LES QUESTIONS EN LITIGE

[10]            On a fait valoir au nom de M. Aboubacar que la SSR avait commis les erreurs suivantes :


i)           elle a substitué son opinion à celle exprimée par le laboratoire judiciaire de la GRC, lorsqu'elle a conclu que la carte d'identité était fausse;

ii)          elle a tiré une conclusion défavorable de la production tardive du certificat de naissance, alors particulièrement qu'aucune objection n'avait été soulevée lorsque le document a été déposé comme pièce à l'audience et qu'on n'avait pas demandé d'explications à M. Aboubacar au sujet de sa production tardive;

iii)          elle s'est montrée « tatillonne » quant au reste de ses inquiétudes en matière de crédibilité;

iv)         elle a conclu que la revendication n'avait pas un minimum de fondement sans soulever cette question dans le formulaire d'examen initial ni à quelque moment que ce soit pendant l'audience.


ANALYSE

(i) Norme de contrôle judiciaire

[11]            La SSR est le juge des faits et elle a compétence pour statuer sur la crédibilité ainsi que la valeur probante de la preuve.

[12]            L'alinéa 18.1(4)d) de la Loi sur la Cour fédérale, L.R.C. (1985), ch. F-7 prévoit ce qui suit :


18.1 (1) Une demande de contrôle judiciaire peut être présentée par le procureur général du Canada ou par quiconque est directement touché par l'objet de la demande.

...

(4) Les mesures prévues au paragraphe (3) sont prises par la Section de première instance si elle est convaincue que l'office fédéral, selon le cas_:

...

d) a rendu une décision ou une ordonnance fondée sur une conclusion de fait erronée, tirée de façon abusive ou arbitraire ou sans tenir compte des éléments dont il dispose;

18.1 (1) An application for judicial review may be made by the Attorney General of Canada or by anyone directly affected by the matter in respect of which relief is sought.

...

(4) The Trial Division may grant relief under subsection (3) if it is satisfied that the federal board, commission or other tribunal

...

(d) based its decision or order on an erroneous finding of fact that it made in a perverse or capricious manner or without regard for the material before it;


[13]            Cela correspond à une norme de décision manifestement déraisonnable en matière de contrôle judiciaire des conclusions de fait.


(ii) La carte d'identité

[14]            Selon le rapport judiciaire de la GRC, les résultats de l'analyse n'étaient pas concluants en ce qui concerne l'authenticité et l'altération de la carte d'identité nationale de M. Aboubacar. On peut toutefois lire ce qui suit à la rubrique « Remarques » du rapport :

     [TRADUCTION]AUTHENTICITÉ

1. La pièce Q-1 consiste en deux photocopies en couleur qu'on a collées ensemble recto-verso. Le carnet d'identité a été mal produit et assemblé et on y dénote des caractéristiques habituellement présentes dans les faux documents.
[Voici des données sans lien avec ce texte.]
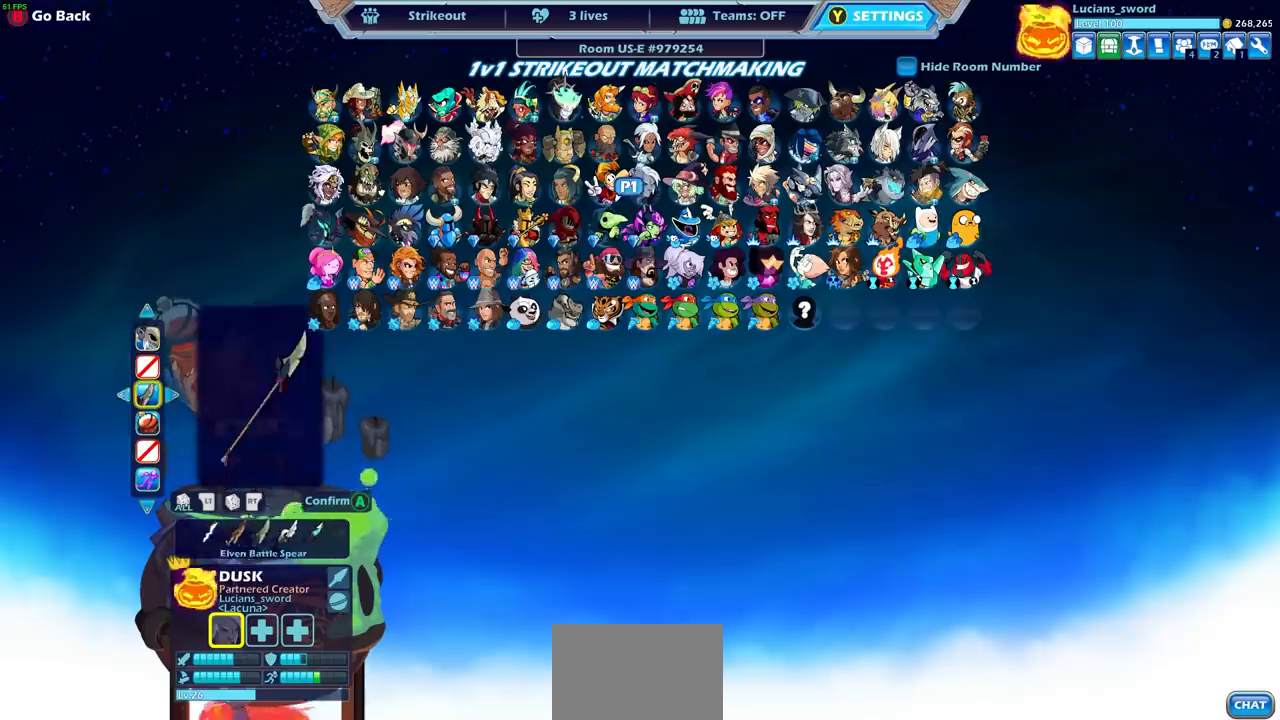
{"buttons": [], "left_stick": "up-left", "right_stick": "center", "events": [[67, "left_stick", "left"], [167, "left_stick", "center"], [233, "left_stick", "left"], [317, "left_stick", "center"], [383, "left_stick", "left"], [500, "left_stick", "up-left"]]}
2. La pièce Q-1 a été produite au moyen d'un photocopieur Xerox. Xerox USA n'a pu communiquer à ce jour la date et le lieu où le photocopieur a été expédié.

ALTÉRATION

3. Il n'y a pas eu altération de la pièce Q-1.
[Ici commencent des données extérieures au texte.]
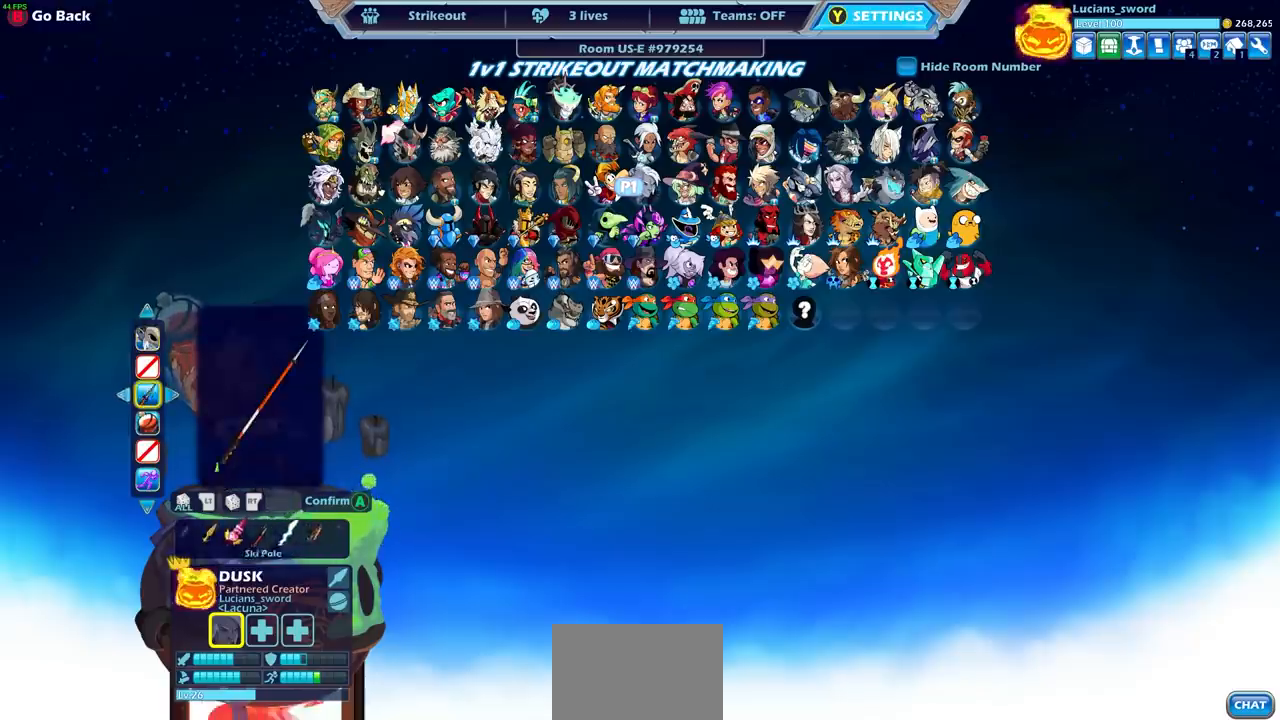
{"buttons": [], "left_stick": "center", "right_stick": "center", "events": [[17, "left_stick", "left"], [167, "left_stick", "center"], [233, "left_stick", "left"], [333, "left_stick", "center"], [383, "left_stick", "left"], [500, "left_stick", "center"]]}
4. Il y a certains indices de retouche du document original à partir duquel la pièce Q-1 a été produite. Des lignes résiduelles et des lignes brisées constituent des indices de retouche. (TABLEAU JOINT).

[15]            Dans le tableau joint au rapport judiciaire, des images agrandies confirmaient que le document était constitué de deux photocopies couleur portant le code de Xerox collées recto-verso, et qu'il restait dans les données des lignes résiduelles révélatrices de retouches à l'original.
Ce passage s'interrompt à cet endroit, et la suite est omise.